Das altnorwegische Runengedicht

Abschrift nach Árni Magnússon

f vældr frenda roge.

fỏdezt ulfver  i skoghe

 

 

u er af illu iarne.

oft lǫyper ræin a hiarne

 

 

þ vælldr kvenna k…

kater værdr faar af illu

 

o er læid flestra færda.

en skalper er sværda

 

 

r kvæda rossom uæsta.

reghin s… sverdet baðzsta

 

k er bæggja barna.

bol gỏrvir naan folfvan

 

h er kalldazstar korna.

Krister skom [skop] hæimen forna

 

n gerir næppa koste.

nỏktan kælr i froste

 

i kollum bræ [brú] bræida.

blindan þarf at læida

 

 

a er gufna goðe.

get ek at orr var froðe

 

s er landa liome

luti ek helgum dome

 

t er æinendur asa

opt værðr smidur at blasa

 

b er lauf grỏnzster lima.

loke bar flærdar tima

 

m er molldar auki

mykil er græip a hauki

 

l er þat er fællr or fialle

foss en gull ero nosser

 

 

y er veter grỏnster vida.

vant er þar er brenr at sviða

Übersetzung nach Alessia Bauer

(Reichtum) bewirkt den Streit der Verwandten,

der Wolf ernährt sich im Wald.

 

(Schlacke/Schmiedeabfall) kommt von schlechtem Eisen,

oft läuft das Rentier auf Harschschnee.

 

(Riese) verursacht der Frauen Qual,

fröhlich werden wenige vom Übel.

 

(Flussmündung) ist der Weg der meisten Fahrten,

die Scheide ist [derjenige] der Schwerter.

 

(Reiten) ist das Schlimmste für die Pferde,

Regin [schmiedete] das beste Schwert.

 

(Geschwür) ist eine Plage für die Kinder,

Unglück macht den Leichnam aschfahl.

 

(Hagel) ist das kälteste aller Körner,

Christus erschuf die alte Welt.

 

(Not) verursacht bedrängten Zustand,

ein Nackter friert im Frost.

 

(Eis) nennen wir den breiten Gletscher [Brücke],

ein Blinder bedarf der Führung.

 

(Gutes Jahr) ist ein Segen für die Menschen,

ich glaube, Frodi war freigebig.

 

(Sonne) ist das Licht der Länder,

ich unterwerfe mich dem heiligen Urteil.

 

(Týr) ist der einhändige Ase,

oft muss ein Schmied blasen.

 

(Birkenzweig) ist der blattgrünste Ast,

Loki brachte trügerische Zeiten.

 

(Mensch) ist des Staubes Zuwachs,

groß ist die Klaue des Habichts.

 

(Wasserfall) ist das [Wasser], das vom Berg niederstürzt,

aber Kleinode sind Gold.

 

(Eibe) ist der grünste Baum des Winters,

gewöhnlich sengt es, wo es brennt.


Deutung

Beim altnorwegischen Runengedicht scheint es sich um Merkverse zu handeln. Im Anvers finden sich zwei Stäbe, auf der ersten Silbe des Abverses ein weiterer. Zusätzlich sind die Zeilen durch Endreim verbunden. Ausnahmen dieses Reimschemas sind die k- und l-Strophen, die eventuell darauf schließen lassen, dass das Runengedicht zur Zeit der mündlichen Überlieferung im dróttkvætt verfasst wurde.

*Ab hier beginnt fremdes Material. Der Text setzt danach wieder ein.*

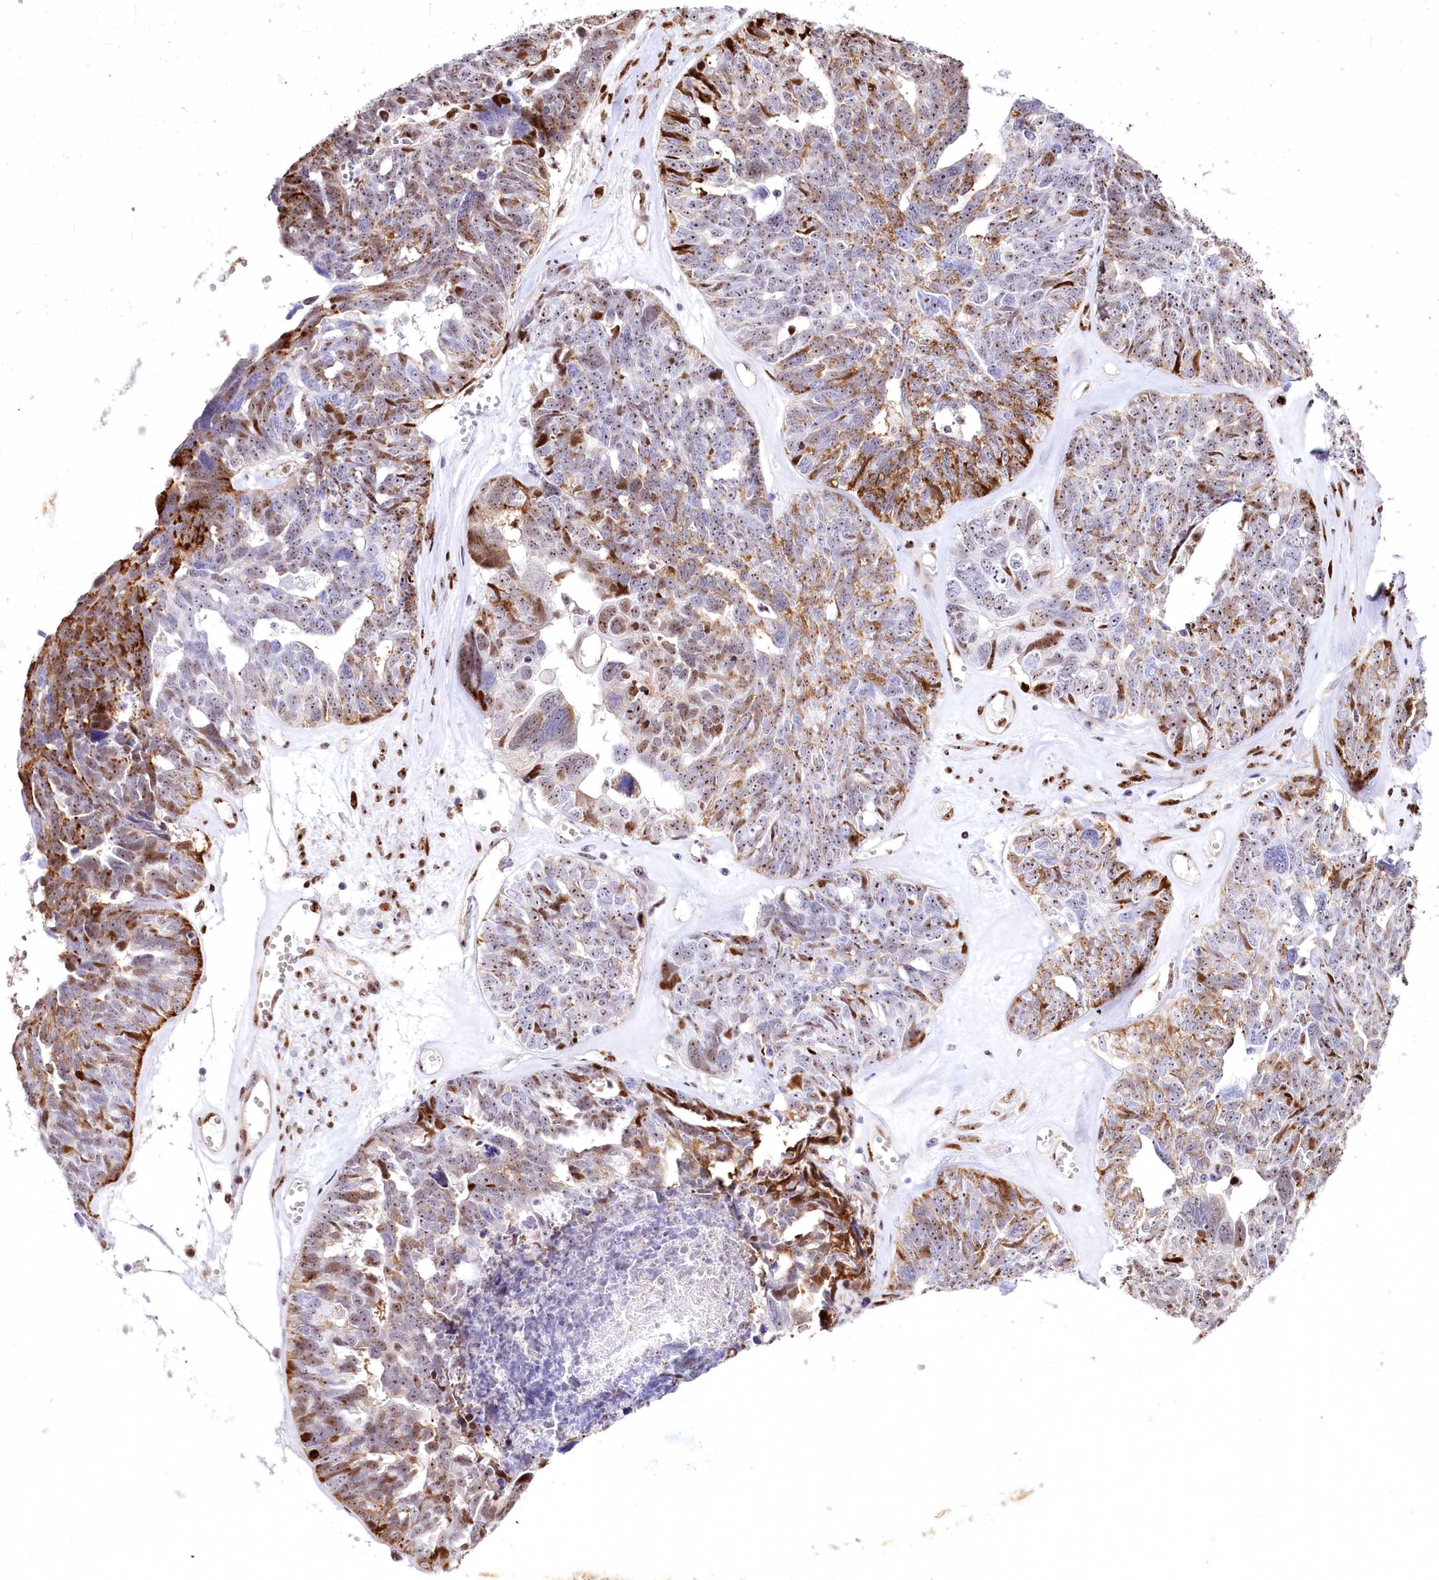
{"staining": {"intensity": "moderate", "quantity": "25%-75%", "location": "cytoplasmic/membranous,nuclear"}, "tissue": "ovarian cancer", "cell_type": "Tumor cells", "image_type": "cancer", "snomed": [{"axis": "morphology", "description": "Cystadenocarcinoma, serous, NOS"}, {"axis": "topography", "description": "Ovary"}], "caption": "Ovarian serous cystadenocarcinoma stained with a protein marker shows moderate staining in tumor cells.", "gene": "PTMS", "patient": {"sex": "female", "age": 79}}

Jede Strophe bildet eine Einheit, wobei der Zusammenhang zwischen den beiden Versen erstmal unklar und rätselhaft bleibt; so rätselhaft sogar, dass bis zum Ende des 20. Jahrhunderts davon ausgegangen wurde, dass schlicht keine Verbindung besteht und die zweite Zeile nur des Reimes wegen hinzugefügt wurde. Inzwischen ist man der Meinung, der Zusammenhang sei metaphorisch und durch Assoziationen vorhanden (siehe unten). Diese Anspielungen beziehen sich meistens auf Mythen und Heldensagen.

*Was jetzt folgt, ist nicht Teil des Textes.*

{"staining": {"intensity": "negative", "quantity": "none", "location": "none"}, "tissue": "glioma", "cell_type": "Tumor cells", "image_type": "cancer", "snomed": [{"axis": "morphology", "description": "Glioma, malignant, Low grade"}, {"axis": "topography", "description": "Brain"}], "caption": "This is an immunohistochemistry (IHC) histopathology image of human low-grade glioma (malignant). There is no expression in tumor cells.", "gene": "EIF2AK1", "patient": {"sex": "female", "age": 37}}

Das Runengedicht ist in einem christlichen Kontext entstanden. Dennoch verarbeitet es sowohl christliches als auch heidnisches Gedankengut. Im Gegensatz zum angelsächsischen Runengedicht scheut es also die Berührung mit heidnischen Themen keineswegs und kann daher zurecht als synkretistisches Werk bezeichnet werden.

 

Das Runengedicht bezieht sich auf das jüngere Futhark. Obwohl keine direkte Unterteilung in Aettir ersichtlich ist, spricht sich Alessia Bauer für eine inhaltliche Aufteilung aus. Ihr zufolge behandeln das erste und das dritte Aett heidnisch-negative Konzepte, das zweite Aett dagegen wirkt positiv-christlich.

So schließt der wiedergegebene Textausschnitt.